WRITTEN REQUEST A – Convert the records, starting at the line that contains "Page size: 1654x1241." and ending at the last line of the records, into a JSON list of strings with one string per line, skipping blank lines.

EXCERPT –
===============

The Past is Never Dead. It’s Not Even Past.
Book Reviews
By Paul O’Shea
How She Did It: Stories, Advice, and Secrets to Success
from 50 Legendary Distance Runners
By Molly Huddle and Sara Slattery
329 pages, Rodale Books, $18.99
1972: Pre, UO track, Nike shoes, and my life with them all
By Steve Bence with Bob Welch
244 pages, SB4 Press, $19.95
How She Did It: Stories, Advice, and Secrets to Success
William Faulkner’s belief that we never fully relinquish the past resonates in two new books.
One brings to life the careers of fifty of the finest national and international women runners of
the past forty years, showing that the pursuit of excellence is never quenched even as athletes
set new records. The second is the memoir of a Nike lifer who served his benefactor for four
decades, working with some of our sport’s iconic figures.

===============

GIVEN INFORMATION –
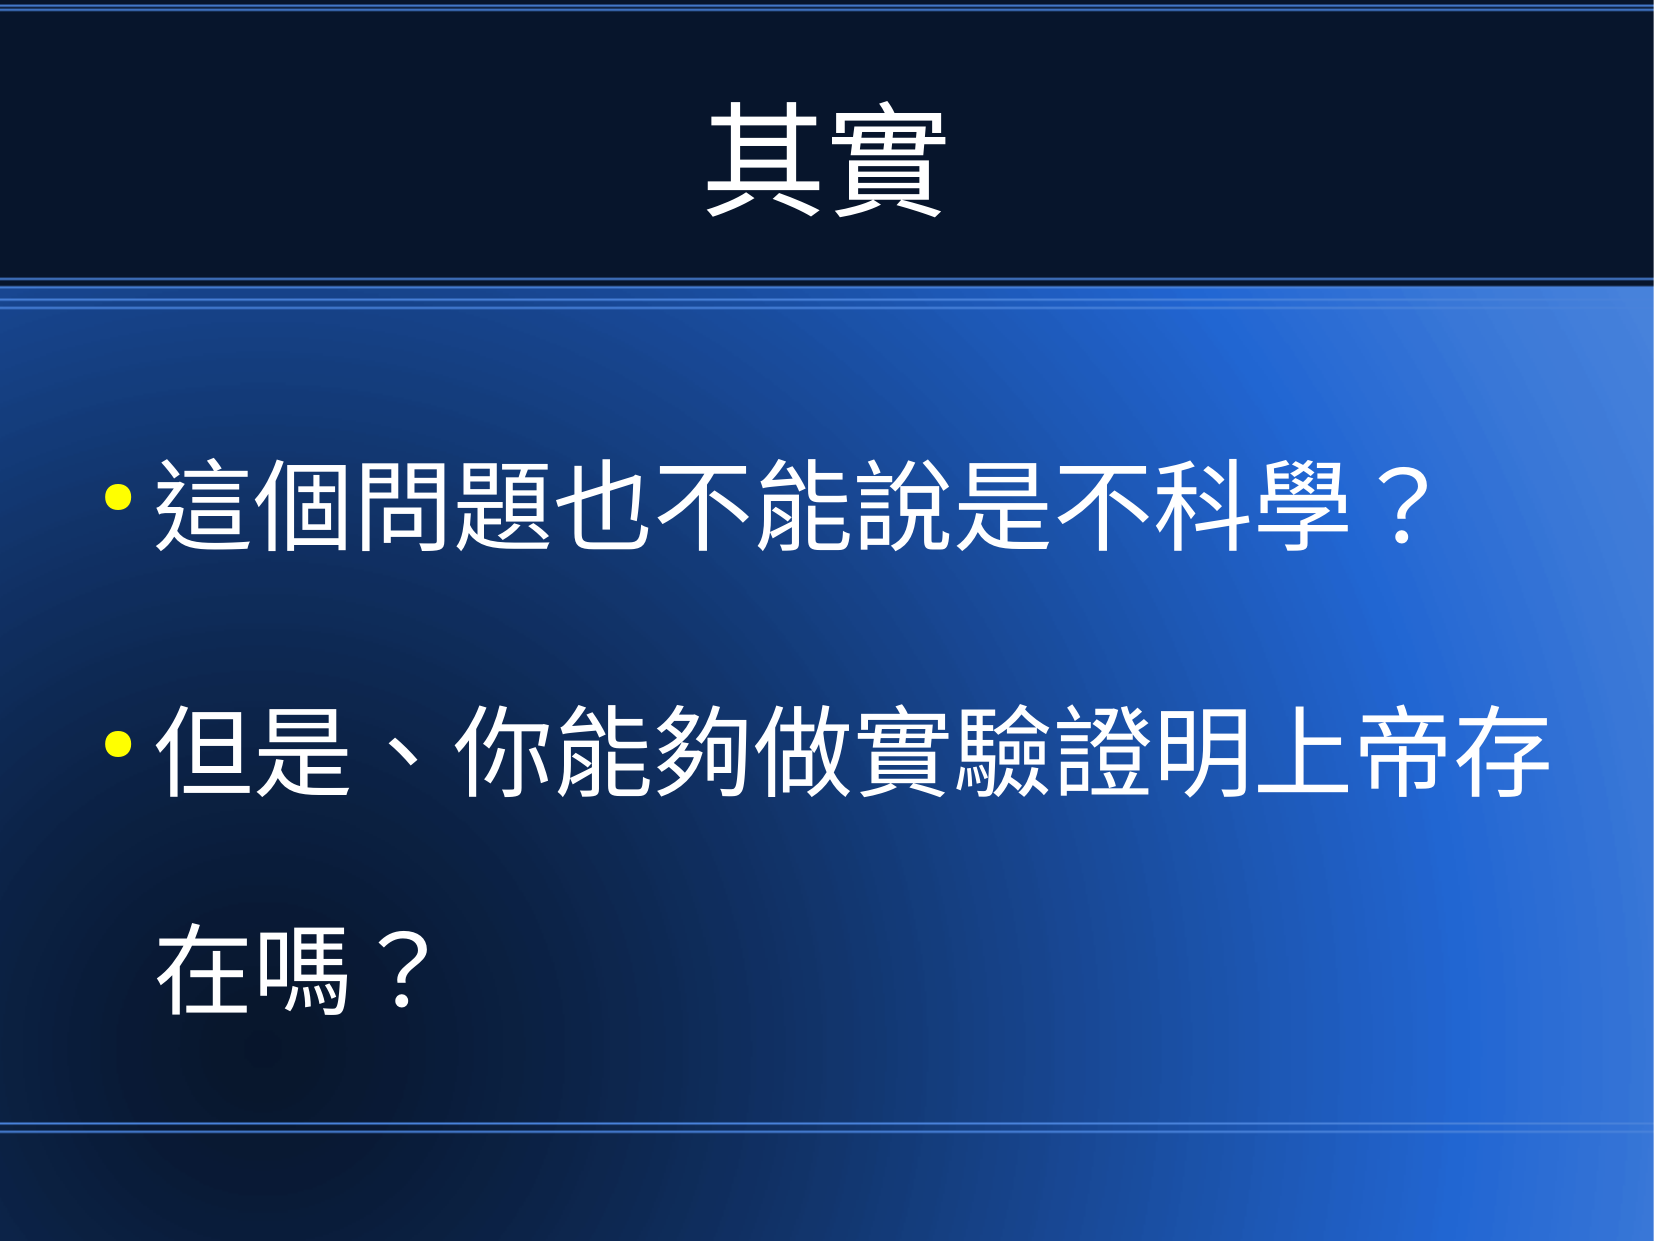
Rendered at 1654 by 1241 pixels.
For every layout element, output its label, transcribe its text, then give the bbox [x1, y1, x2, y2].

title 其實 [82, 49, 1571, 257]
list 這個問題也不能說是不科學？ 但是、你能夠做實驗證明上帝存在嗎？ [82, 355, 1571, 1241]
picture [0, 0, 1654, 1241]
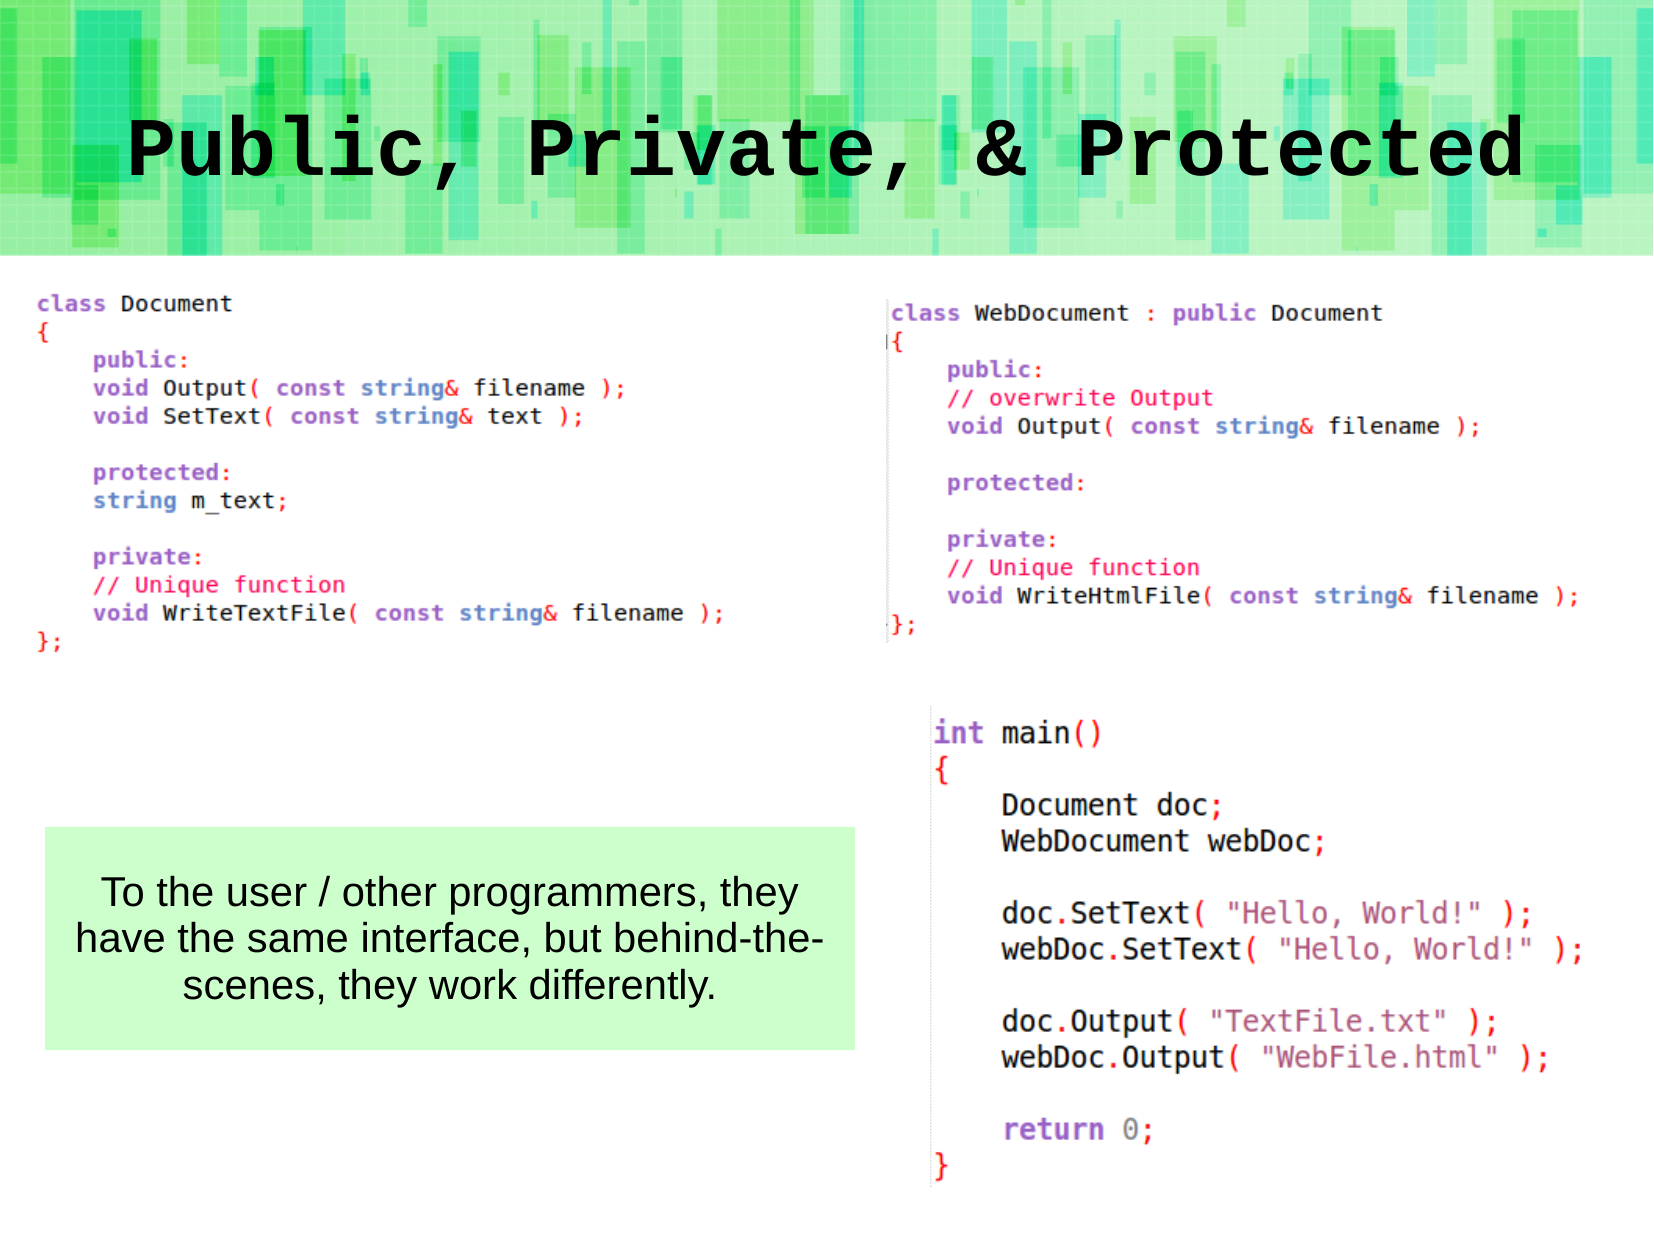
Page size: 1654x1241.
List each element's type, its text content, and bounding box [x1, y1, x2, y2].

title Public, Private, & Protected [82, 49, 1571, 257]
text_box To the user / other programmers, they have the same interface, but behind-the-scenes, they work differently. [45, 826, 856, 1051]
picture [0, 0, 1654, 1241]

===============

WRITTEN REQUEST B – Continue the review of the two running books from where it stops.

EXERCISE OUTPUT A –
[
  "Page size: 1654x1241.",
  "List each element's type, its text content, and bounding box [x1, y1, x2, y2].",
  "title Public, Private, & Protected [82, 49, 1571, 257]",
  "text_box To the user / other programmers, they have the same interface, but behind-the-scenes, they work differently. [45, 826, 856, 1051]",
  "picture [0, 0, 1654, 1241]"
]

EXERCISE OUTPUT B –
How She Did It
In their new book, Molly Huddle and Sara Slattery team up to oversee a kind of master class for
young runners. They asked fifty prominent distance runners to share what they know about
confronting physical and mental issues. Each of the Nifty Fifty gets her own platform in these
first-person accounts. Major titles earned are listed, along with high school, college, and
professional PRs. Huddle-Slattery know many of the contributors as competitors and training
partners.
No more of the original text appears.